Political soul-searching is impossible for practicing politicians. Once we as individual citizens realize this simple point, we can start asking the tough questions they can’t afford to ask. It’s my feeling that a dramatic political reorganization is looming on the horizon. In California, adjustments in how cities and counties interact with state government are being seriously discussed. Elected leaders in these more local jurisdictions can’t hesitate for long…their ability to deliver critical services will be compromised within the next few months. Unfortunately, this appears to be only the beginning with California breaking-trail for the rest of our country. It’s too late to make the decisions that would solve our political problems with small adjustments…fine-tuning won’t create enough change quickly enough. I believe we need a soul-searching public conversation about how we want to balance our democracy to meet 21st century needs.
In some previous posts, I’ve addressed some corollary topics…on our unsuccessful experiment in self-regulation, the dismantling of our equality infrastructure, our desire to create a new and improved, comfort bubble and why the ‘tea parties’ might be right. My focus today brings what I feel is some added clarity in current trends and our responsibility to talk…and then to act. While some folks might want to think that we look back into our political history in order to restore something that existed and was then lost, I believe our current situation is uniquely challenging. Our urbanization, our technology, our diversity, our global economy, our environmental challenges, our energy future…together these factors make the context of our public conversations unique and highly complex. Because every village, town, city, county and state has a different profile among these factors, all levels of participatory governance must be valued as equal and respected partners in democracy. A balanced democracy can provide increased effectiveness, accountability and adaptive capacity.
In evaluating governance at any level, effectiveness is probably the first criteria many people would identify. If government cannot deliver the right resources or services to the right person on a timely basis, it’s failed. Effectiveness is completely outcome-oriented. Our current political crisis is directly threatening many parts of what has been the delivery system for our national priorities. Many federal programs require state, county and city delivery agencies, but those agencies are losing staff and support funding at alarming rates. Some local school districts and local governments are faced with ending vital programs where federal funds are still available, because they can no longer fund their local program infrastructure. A balanced democracy is effective in delivering resources and services, because all levels of the delivery infrastructure are included in coordination, funding and evaluation.
Accountability holds people responsible as partners in democracy. It’s been my observation that accountability works differently at all levels of governance. At the local level, citizens can pick up the phone or send an email to contact elected officials and department directors about problems they’re having in getting resources or services. In addition, elected officials are simply more attentive to citizens’ complaints, because just a few disgruntled people can derail reelection hopes or plans to seek other offices. When we consider state and federal accountability, however, the sheer number of people who participate as advocates or voters dilutes the efforts of even the most motivated citizens. In recent history, accountability at these higher levels has only been effective through the intense scrutiny of the news media, but the record seems to show that job performance isn’t as important in gaining the media’s time and attention as personal scandals. A balanced democracy is accountable to the public, because it’s focused on the evaluation of job performance at all levels.

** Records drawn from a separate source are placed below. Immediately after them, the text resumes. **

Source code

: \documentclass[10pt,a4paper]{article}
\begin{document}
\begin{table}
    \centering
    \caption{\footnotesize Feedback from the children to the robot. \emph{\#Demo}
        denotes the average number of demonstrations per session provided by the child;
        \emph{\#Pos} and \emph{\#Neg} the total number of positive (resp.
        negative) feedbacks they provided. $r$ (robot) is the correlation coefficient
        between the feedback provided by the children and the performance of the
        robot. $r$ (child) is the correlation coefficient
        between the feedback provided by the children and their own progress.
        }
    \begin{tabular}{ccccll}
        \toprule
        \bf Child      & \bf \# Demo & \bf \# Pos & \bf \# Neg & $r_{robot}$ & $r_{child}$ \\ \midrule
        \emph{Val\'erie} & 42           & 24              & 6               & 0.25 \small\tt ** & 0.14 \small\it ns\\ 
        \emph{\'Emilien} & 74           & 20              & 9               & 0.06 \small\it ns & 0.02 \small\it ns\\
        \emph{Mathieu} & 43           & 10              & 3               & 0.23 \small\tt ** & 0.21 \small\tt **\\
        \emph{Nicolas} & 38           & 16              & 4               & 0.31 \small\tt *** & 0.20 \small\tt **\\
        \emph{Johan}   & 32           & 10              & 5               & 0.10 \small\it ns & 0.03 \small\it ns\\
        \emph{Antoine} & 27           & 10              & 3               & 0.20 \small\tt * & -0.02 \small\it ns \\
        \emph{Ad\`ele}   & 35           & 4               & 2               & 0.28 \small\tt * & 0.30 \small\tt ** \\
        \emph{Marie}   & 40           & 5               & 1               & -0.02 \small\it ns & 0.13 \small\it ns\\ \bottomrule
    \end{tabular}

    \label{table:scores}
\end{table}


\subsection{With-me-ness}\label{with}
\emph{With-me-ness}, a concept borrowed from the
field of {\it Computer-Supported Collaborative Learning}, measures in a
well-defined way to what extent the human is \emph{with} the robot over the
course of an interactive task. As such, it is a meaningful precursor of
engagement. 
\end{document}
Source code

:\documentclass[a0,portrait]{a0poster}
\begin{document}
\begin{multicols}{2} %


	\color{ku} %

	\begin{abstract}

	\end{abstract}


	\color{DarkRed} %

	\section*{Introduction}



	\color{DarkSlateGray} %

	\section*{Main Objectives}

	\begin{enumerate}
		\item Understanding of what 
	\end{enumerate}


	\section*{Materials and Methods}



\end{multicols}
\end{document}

The capacity to adapt accurately and quickly to emerging needs and changing resources is also different across the range of levels in governance. Local leaders and agencies have a closer association with the diverse needs of their citizens, so they can recognize changes before they get to be crises. In many instances, programs can be efficiently adapted through policy changes rather than having to wait for legislation. At the state and federal levels, however, changes in policy and in legislation must be considered more deliberately…needs must be seen to be systemic to warrant changes in resources or services that will affect the whole country. As with accountability, the sheer number of people affected at the federal level makes change a more time-consuming, learning and action process. A balanced democracy is a user-friendly, fully-integrated learning organization, because it actively and carefully listens to the diverse voices of the public, mostly provided through non-profit and non-partisan organizations that practice dialogue and deliberation.
Sadly, we seem to have a ‘system of governance’ that’s not sustainable. Just as the continued accumulation of money and power by the ultra-wealthy threatens the long-term health of our economy, the unbalanced growth of power in state and federal, unfunded mandates on local school districts, counties, cities and small businesses threatens the health of our loosely-bound and increasingly fragile ‘system of governance.’ I believe we need a soul-searching public conversation about the roles, responsibilities and linkages of government. In addition, I believe that the concept of a balanced democracy can contribute some important tensions and trade-offs with the views of both liberal-leaning and conservative-leaning scholars, advocates and private citizens.